**課題**. 恋愛観についての文章から、交際している相手を指す語をすべて抜き出しなさい。同じ語は一度だけ挙げること。

***** 本文抜粋 *****

恋人と温泉旅行に行って、部屋で恋人が携帯ゲーム機でゲームをするのを後ろから眺めたまま一晩を明かしたという友人がいる。その話を聞いたとき、「えっ、折角の旅行なのにそんな過ごし方でいいの⁉」とびっくりしてしまったのだけれど、友人はその夜が楽しかったらしい。

また別の知人は、誕生日に恋人からもらったプレゼントの値段を調べて、自分が相手にあげたものより安かったら落ち込んでしまうらしい。私はそこまで恋愛とお金を結び付けて考えていないので、その話を聞いて純粋に「大変だなあ」と思ってしまった。

結局、恋愛観なんて人それぞれなのだ。交際相手に何を求めるかなんて、他人によってバラバラだ。

***** 提供資料 *****

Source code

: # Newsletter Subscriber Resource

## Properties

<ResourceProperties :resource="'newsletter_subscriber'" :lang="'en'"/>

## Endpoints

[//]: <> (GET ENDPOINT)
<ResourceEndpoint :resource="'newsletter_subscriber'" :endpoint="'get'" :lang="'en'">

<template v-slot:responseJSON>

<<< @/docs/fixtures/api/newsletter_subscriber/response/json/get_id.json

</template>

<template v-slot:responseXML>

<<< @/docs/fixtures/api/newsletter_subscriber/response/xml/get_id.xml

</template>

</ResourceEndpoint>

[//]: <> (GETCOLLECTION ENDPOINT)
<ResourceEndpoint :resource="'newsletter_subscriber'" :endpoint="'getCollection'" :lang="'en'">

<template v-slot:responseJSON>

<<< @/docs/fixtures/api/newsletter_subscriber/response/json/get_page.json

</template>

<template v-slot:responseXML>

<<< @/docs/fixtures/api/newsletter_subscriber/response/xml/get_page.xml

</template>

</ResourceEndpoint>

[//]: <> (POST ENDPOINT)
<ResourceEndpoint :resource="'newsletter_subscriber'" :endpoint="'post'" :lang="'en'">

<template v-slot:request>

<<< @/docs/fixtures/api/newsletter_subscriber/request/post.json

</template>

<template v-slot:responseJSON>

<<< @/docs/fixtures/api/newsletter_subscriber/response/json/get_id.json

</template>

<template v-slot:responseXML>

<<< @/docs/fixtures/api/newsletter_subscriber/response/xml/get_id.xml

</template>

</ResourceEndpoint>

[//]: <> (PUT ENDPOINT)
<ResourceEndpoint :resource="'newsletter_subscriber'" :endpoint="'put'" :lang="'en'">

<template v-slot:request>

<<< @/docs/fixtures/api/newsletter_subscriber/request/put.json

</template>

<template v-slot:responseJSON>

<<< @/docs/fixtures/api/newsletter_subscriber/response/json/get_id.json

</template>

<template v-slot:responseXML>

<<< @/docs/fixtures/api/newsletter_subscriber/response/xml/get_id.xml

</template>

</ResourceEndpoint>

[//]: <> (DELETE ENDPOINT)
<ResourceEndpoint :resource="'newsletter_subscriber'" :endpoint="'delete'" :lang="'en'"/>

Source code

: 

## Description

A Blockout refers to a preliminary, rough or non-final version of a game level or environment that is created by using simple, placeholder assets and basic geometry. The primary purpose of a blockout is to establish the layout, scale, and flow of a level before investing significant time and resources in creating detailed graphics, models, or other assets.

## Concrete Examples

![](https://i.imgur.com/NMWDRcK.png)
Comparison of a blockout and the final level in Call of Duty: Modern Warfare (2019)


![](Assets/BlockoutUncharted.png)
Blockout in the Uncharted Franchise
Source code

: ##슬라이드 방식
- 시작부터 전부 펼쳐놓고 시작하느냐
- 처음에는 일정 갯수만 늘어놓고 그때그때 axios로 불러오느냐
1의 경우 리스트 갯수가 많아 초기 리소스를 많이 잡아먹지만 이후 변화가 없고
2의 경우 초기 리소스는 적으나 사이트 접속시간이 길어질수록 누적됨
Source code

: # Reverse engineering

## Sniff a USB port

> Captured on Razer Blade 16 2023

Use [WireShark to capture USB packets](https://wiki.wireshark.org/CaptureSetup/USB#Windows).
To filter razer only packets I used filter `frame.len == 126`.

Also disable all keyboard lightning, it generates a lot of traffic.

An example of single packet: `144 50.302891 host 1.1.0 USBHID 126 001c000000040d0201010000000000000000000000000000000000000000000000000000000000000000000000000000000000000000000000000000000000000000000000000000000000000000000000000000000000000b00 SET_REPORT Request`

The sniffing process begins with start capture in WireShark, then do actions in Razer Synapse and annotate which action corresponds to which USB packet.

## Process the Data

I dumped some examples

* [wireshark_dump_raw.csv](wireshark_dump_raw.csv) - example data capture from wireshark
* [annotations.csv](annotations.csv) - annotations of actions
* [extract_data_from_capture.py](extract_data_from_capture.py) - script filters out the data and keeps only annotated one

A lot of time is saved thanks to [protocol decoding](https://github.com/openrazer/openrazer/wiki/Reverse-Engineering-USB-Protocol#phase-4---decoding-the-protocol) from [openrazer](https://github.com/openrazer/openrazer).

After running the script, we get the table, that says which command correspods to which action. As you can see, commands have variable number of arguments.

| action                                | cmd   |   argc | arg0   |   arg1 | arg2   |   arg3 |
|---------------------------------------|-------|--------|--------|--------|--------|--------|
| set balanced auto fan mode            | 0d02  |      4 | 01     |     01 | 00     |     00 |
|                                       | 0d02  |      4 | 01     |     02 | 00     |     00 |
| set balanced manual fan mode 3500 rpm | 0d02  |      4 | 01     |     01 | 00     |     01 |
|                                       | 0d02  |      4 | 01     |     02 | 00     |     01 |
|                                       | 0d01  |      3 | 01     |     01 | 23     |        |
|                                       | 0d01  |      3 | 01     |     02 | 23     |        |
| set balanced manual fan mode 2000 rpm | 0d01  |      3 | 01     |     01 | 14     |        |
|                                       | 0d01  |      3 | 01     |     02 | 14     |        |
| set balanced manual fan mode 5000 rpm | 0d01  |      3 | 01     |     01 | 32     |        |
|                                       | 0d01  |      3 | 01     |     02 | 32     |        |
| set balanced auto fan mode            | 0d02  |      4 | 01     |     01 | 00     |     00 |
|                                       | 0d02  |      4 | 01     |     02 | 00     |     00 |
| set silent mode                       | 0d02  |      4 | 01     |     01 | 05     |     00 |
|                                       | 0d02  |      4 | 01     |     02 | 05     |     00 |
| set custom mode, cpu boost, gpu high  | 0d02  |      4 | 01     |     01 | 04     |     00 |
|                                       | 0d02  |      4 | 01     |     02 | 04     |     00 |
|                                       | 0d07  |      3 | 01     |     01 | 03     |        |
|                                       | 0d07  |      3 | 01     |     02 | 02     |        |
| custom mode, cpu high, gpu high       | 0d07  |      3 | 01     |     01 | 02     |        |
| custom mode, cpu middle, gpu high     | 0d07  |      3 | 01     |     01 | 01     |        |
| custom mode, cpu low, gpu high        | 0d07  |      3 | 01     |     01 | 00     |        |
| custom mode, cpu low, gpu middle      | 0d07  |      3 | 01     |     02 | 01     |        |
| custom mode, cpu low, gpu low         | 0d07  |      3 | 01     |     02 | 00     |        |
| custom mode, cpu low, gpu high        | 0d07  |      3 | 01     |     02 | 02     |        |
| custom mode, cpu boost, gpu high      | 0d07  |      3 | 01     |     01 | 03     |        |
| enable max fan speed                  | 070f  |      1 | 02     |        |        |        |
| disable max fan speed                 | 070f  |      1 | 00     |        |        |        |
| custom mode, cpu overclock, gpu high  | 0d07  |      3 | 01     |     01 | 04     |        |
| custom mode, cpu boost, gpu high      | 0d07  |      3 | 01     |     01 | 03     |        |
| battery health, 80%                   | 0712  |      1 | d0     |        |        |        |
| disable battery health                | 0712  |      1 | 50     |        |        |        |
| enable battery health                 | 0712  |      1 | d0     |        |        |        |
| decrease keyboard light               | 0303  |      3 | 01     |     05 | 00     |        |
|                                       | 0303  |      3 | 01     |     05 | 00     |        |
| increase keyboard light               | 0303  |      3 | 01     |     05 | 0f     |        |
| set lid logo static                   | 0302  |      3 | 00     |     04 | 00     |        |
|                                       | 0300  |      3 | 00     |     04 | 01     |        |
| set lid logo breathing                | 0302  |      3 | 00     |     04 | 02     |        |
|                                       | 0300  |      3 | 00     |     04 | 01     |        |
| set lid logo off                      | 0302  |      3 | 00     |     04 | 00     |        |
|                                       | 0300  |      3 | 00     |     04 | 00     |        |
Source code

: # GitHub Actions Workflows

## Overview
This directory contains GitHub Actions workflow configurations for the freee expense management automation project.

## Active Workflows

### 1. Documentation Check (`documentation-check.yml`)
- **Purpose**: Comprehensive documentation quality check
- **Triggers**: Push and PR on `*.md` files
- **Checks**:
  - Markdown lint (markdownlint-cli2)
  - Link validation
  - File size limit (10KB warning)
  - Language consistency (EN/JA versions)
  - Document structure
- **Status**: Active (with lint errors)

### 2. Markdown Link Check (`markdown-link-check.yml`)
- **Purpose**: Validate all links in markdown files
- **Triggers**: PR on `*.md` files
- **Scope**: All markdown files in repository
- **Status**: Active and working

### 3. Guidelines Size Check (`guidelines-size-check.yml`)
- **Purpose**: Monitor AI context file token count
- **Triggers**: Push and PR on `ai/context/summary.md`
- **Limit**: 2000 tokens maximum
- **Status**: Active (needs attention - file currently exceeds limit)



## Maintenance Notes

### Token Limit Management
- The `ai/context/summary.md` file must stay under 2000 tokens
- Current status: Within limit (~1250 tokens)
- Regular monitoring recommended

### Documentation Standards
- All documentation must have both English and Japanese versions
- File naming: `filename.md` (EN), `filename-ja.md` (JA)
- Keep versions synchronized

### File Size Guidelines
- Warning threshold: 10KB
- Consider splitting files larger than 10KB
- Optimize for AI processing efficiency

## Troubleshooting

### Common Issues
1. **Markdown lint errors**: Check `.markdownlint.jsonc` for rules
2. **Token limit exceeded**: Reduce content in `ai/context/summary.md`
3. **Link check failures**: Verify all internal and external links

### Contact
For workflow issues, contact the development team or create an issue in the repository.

*****

**解答**. 恋人、相手、交際相手